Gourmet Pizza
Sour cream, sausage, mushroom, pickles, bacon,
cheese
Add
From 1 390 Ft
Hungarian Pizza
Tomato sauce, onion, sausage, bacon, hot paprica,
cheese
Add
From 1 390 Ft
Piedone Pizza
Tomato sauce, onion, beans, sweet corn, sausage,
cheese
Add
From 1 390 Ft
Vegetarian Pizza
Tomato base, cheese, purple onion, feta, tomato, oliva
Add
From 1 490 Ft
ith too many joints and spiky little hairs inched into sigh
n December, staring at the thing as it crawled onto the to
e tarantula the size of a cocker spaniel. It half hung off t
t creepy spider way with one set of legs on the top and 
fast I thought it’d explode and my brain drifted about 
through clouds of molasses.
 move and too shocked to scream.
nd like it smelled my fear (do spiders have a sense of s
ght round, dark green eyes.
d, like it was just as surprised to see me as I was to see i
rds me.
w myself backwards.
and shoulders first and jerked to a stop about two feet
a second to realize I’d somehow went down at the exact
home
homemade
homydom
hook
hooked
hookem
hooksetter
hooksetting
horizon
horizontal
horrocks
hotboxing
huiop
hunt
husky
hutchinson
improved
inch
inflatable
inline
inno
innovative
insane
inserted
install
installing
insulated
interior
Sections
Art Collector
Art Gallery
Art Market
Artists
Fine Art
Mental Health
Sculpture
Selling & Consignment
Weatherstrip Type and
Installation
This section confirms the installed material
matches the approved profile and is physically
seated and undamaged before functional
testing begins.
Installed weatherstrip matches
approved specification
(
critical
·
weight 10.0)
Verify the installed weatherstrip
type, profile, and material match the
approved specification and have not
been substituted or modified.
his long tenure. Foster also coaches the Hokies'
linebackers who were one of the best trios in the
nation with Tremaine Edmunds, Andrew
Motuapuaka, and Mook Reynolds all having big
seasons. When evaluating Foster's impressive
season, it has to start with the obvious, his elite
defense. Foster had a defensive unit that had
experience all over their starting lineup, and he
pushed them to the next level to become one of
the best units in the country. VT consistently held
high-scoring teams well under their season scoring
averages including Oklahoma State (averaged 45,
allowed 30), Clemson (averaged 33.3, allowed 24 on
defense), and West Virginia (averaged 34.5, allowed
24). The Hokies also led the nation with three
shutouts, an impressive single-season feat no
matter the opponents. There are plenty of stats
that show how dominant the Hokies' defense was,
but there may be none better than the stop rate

-=-=-

Aim of the task:
Go through the data and return each line where the word "about" appears.

Problem solution:
fast I thought it’d explode and my brain drifted about 
and shoulders first and jerked to a stop about two feet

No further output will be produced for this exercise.